Requirement
Copy out all the lines of the data that hold the word "false".

Information
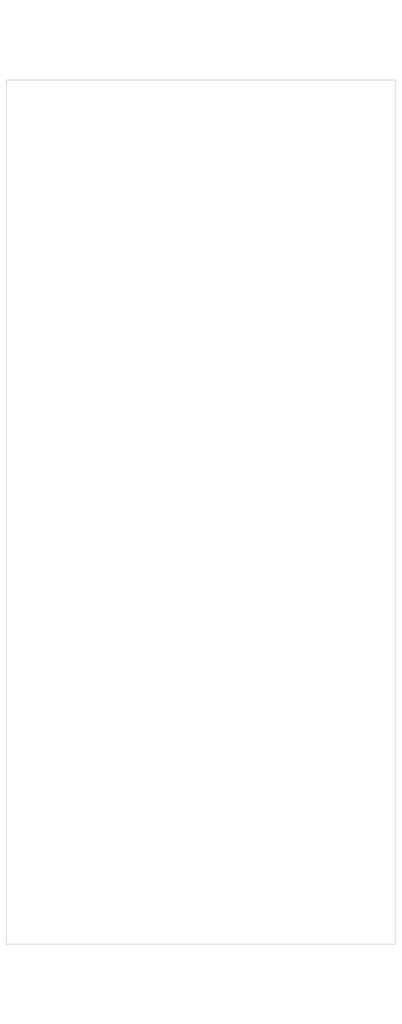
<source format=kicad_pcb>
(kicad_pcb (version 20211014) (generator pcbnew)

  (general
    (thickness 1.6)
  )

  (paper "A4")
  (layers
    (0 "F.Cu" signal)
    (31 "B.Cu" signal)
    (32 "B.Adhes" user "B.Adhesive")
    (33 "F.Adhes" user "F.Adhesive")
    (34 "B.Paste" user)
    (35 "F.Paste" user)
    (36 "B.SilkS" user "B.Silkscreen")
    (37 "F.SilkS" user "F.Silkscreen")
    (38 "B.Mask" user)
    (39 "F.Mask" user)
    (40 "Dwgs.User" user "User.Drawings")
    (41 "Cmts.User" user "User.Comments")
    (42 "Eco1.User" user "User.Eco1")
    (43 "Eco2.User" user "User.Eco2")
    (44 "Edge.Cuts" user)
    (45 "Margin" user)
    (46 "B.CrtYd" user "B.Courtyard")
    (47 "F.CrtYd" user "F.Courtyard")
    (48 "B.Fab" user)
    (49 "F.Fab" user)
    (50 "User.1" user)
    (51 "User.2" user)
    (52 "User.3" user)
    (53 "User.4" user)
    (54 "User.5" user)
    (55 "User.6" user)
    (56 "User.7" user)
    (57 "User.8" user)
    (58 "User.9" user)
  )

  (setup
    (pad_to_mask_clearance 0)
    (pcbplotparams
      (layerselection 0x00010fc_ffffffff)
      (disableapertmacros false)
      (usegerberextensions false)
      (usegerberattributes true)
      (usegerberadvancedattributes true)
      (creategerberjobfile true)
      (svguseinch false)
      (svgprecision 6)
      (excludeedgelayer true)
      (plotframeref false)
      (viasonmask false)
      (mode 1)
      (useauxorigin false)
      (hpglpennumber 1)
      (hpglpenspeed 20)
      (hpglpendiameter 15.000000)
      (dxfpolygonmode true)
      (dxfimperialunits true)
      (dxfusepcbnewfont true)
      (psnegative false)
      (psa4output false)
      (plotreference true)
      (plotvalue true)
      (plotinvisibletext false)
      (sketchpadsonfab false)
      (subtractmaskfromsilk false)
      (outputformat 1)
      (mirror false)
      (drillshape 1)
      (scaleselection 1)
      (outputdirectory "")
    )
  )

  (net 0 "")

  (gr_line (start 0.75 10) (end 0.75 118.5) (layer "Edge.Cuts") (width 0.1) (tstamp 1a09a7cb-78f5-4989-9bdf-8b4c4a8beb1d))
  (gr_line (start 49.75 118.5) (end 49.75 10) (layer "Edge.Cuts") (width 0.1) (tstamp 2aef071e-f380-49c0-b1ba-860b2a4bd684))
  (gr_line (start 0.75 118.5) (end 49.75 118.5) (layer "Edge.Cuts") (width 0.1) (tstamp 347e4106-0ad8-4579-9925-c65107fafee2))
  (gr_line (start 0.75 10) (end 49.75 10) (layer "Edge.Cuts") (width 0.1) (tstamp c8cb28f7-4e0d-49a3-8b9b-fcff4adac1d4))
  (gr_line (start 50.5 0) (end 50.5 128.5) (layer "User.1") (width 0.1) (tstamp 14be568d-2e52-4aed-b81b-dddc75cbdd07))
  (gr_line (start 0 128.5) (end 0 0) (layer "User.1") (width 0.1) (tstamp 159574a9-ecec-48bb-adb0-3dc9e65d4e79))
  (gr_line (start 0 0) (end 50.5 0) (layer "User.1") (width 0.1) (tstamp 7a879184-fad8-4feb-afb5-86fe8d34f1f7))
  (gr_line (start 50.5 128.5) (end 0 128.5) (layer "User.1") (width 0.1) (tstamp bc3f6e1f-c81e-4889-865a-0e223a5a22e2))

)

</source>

==

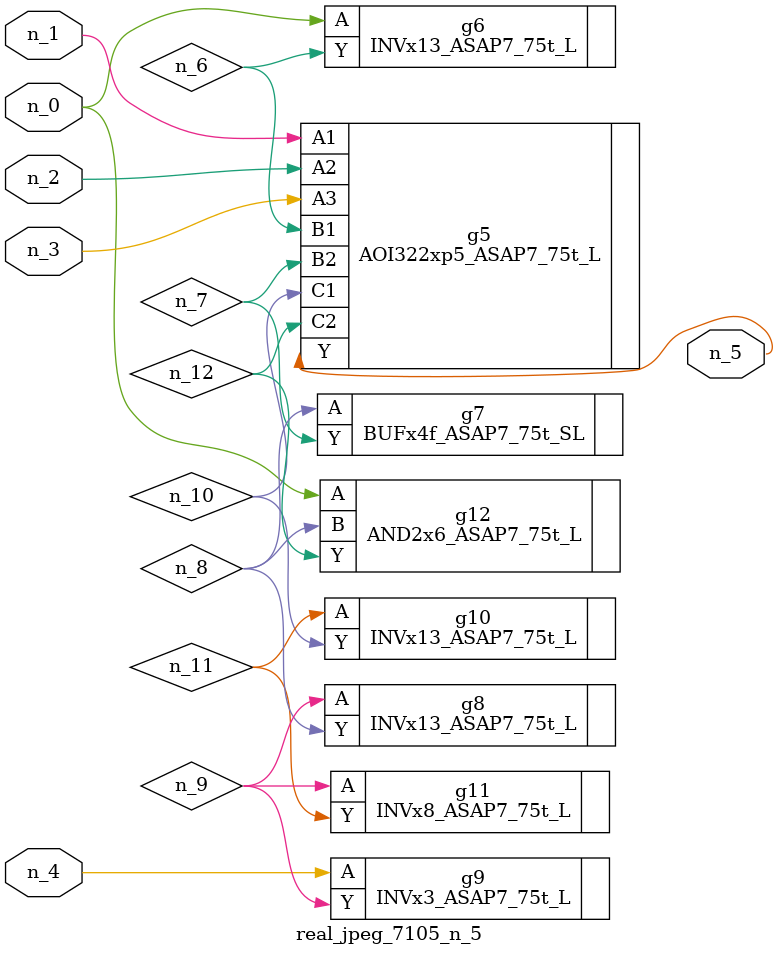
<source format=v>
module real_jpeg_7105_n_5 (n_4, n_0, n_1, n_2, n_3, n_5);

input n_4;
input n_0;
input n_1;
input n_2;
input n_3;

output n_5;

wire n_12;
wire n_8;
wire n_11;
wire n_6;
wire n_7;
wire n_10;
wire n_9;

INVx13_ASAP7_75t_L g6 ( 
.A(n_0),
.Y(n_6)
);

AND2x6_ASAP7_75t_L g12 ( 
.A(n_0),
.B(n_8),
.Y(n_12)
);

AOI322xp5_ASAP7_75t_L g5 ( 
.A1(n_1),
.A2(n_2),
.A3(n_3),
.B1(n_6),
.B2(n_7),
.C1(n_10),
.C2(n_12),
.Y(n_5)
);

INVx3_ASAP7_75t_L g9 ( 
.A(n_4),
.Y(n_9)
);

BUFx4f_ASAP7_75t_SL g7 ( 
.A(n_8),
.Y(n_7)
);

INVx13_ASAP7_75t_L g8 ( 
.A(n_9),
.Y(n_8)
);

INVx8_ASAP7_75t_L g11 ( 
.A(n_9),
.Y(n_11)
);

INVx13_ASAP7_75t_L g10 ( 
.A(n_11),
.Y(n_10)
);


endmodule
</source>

Answer space
      (disableapertmacros false)
      (usegerberextensions false)
      (svguseinch false)
      (plotframeref false)
      (viasonmask false)
      (useauxorigin false)
      (psnegative false)
      (psa4output false)
      (plotinvisibletext false)
      (sketchpadsonfab false)
      (subtractmaskfromsilk false)
      (mirror false)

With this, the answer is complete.